I mean it as a rhetorical point, but Emerson’s eyes suddenly light up and that uneasy feeling returns.
“Thatis a great idea.”
“No,” I respond quickly.
“Yes,” he argues, “we already have experience running clubs and events.”
“So now you want to open a club for people to…meet at and, what? Have sex?”
He smiles wickedly and I want to slam my face against the steering wheel. “Emerson, we cannot open a sex club.”
“Why not?”
“Because…I’m not…I can’t. It’s…” I’m stammering, and he’s staring at me, waiting for me to give him just one valid reason for why this is a bad idea, but the truth is, I don’t have one. All I have is voices in my head telling me that sex is shameful and wrong, and even if my rational brain can admit how ridiculous that is, indoctrination runs deep.
“Think about it,” he replies.
“I will.”
“Because it would be a mess without you.”
“I know it would.” I laugh.
With that, he closes my door and watches as I pull out of the parking lot and onto the road home. On my drive, I laugh again at his insane ideas. If Emerson thinks I’m the kind of woman to run a sex club, he is crazy.
Either he doesn’t know me at all…or I don’t.
Rule #1: Wizards are dickheads.
Beau
“The sorcerer casts a Ray of Sickness. Roll a constitution check.”
“What the hell does that mean?” I snap.
“Roll the dice.” So I do, and the players around the table wince in unison when it rolls to a stop.
“What the fuck does that mean?” I ask again.
“It means you’re dead,” the freckle-faced asshole sitting across from me says with a smug grin.
“What the fuck?” I toss down my character sheet as I glower at him, and I swear I see him flinch.
“Beau…” Sophie groans next to me in warning.
“What? That’s not fair. This guy literally makes up the rules and just decides that his stupid wizard kills my barbarian? This game is bullshit.” Trying to snatch the booklet out of his hand, I feel Sophie’s hand on my arm, so I pause. I look over at her, pink-faced, embarrassed by my outburst, so I quickly sit back down and let it go. Feeling all the players’ eyes on us, I decide to cool off.

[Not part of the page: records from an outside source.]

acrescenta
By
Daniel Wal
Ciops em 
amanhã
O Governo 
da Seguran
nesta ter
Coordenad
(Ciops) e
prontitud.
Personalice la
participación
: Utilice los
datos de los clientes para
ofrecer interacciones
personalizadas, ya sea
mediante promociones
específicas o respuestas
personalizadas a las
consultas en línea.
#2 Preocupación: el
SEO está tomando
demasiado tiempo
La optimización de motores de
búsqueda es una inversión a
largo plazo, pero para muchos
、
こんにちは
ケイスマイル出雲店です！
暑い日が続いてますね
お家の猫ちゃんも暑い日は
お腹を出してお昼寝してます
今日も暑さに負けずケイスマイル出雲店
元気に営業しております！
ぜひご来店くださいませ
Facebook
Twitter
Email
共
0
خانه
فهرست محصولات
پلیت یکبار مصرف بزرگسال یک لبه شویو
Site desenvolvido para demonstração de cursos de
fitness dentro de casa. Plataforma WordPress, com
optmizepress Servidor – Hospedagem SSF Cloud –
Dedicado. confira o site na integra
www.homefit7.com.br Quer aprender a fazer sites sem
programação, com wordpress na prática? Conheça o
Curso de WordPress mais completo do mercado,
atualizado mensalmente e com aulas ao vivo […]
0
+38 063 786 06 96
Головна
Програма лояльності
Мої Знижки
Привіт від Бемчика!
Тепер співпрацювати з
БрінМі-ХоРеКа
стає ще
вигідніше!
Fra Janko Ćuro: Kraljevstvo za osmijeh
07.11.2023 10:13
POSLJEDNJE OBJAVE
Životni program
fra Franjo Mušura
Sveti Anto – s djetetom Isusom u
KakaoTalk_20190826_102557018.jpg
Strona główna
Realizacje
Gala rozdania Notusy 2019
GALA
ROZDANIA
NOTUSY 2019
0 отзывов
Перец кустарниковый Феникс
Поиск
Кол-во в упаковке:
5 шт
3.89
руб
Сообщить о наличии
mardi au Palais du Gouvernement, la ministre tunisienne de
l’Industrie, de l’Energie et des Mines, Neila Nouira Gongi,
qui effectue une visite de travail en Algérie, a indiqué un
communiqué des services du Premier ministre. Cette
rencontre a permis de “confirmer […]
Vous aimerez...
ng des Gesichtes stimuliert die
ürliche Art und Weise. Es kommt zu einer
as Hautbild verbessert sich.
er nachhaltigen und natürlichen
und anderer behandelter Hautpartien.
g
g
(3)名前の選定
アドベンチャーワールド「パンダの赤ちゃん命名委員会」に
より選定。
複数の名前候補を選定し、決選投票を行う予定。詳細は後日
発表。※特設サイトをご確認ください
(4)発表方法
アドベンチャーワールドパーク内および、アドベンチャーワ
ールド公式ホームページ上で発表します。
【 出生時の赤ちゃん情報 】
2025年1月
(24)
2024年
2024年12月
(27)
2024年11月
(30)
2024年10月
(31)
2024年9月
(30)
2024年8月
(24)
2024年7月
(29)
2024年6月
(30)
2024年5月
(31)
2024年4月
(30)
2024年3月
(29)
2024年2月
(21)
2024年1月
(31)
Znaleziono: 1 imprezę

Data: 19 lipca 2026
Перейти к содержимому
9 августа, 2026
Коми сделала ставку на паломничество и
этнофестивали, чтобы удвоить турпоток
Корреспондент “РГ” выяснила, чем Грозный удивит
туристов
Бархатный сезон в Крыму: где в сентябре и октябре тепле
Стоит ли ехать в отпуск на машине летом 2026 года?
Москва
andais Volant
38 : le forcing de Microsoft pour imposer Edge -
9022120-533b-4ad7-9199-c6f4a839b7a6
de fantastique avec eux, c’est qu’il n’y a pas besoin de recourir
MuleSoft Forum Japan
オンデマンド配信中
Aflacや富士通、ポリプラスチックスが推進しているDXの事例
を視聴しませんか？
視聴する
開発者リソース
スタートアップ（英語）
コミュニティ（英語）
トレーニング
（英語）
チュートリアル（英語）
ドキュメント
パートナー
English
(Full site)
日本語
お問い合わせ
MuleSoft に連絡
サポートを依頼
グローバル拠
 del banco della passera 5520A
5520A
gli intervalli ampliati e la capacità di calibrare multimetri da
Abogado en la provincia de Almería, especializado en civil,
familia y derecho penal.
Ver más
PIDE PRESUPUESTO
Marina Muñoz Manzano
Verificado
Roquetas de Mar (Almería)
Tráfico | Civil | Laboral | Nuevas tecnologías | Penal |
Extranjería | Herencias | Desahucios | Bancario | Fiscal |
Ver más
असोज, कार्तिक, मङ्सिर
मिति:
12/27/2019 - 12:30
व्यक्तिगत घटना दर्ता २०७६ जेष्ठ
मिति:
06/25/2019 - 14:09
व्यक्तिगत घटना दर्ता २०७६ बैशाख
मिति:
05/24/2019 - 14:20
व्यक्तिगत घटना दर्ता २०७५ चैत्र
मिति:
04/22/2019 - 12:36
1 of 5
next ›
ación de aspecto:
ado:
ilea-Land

With a grimace directed at the wizard, I bite my tongue. As much as I hate this stupid, fucking game, I do like being able to bring Soph, and if I act like an actual barbarian, she’ll find someone else to drive her to D&D night.
Since I’m now technically dead, it means I get to sit back and do nothing while she continues the campaign. It’s fucking boring, but it goes by quickly, and within an hour, we’re done, and we can finally leave.
As we’re packing up, I notice that fuck face wizard staring at Sophie a little too long. “Let’s get out of here,” I grumble as I tug her toward the door of the comic book shop.
“Bye, guys,” she says and they reply in unison.
“Bye, Sophie,” the kid calls after her.
Once we’re in the car, I sense her glaring at me. Finally, she breaks the silence. “Now I remember why I used to hate you.”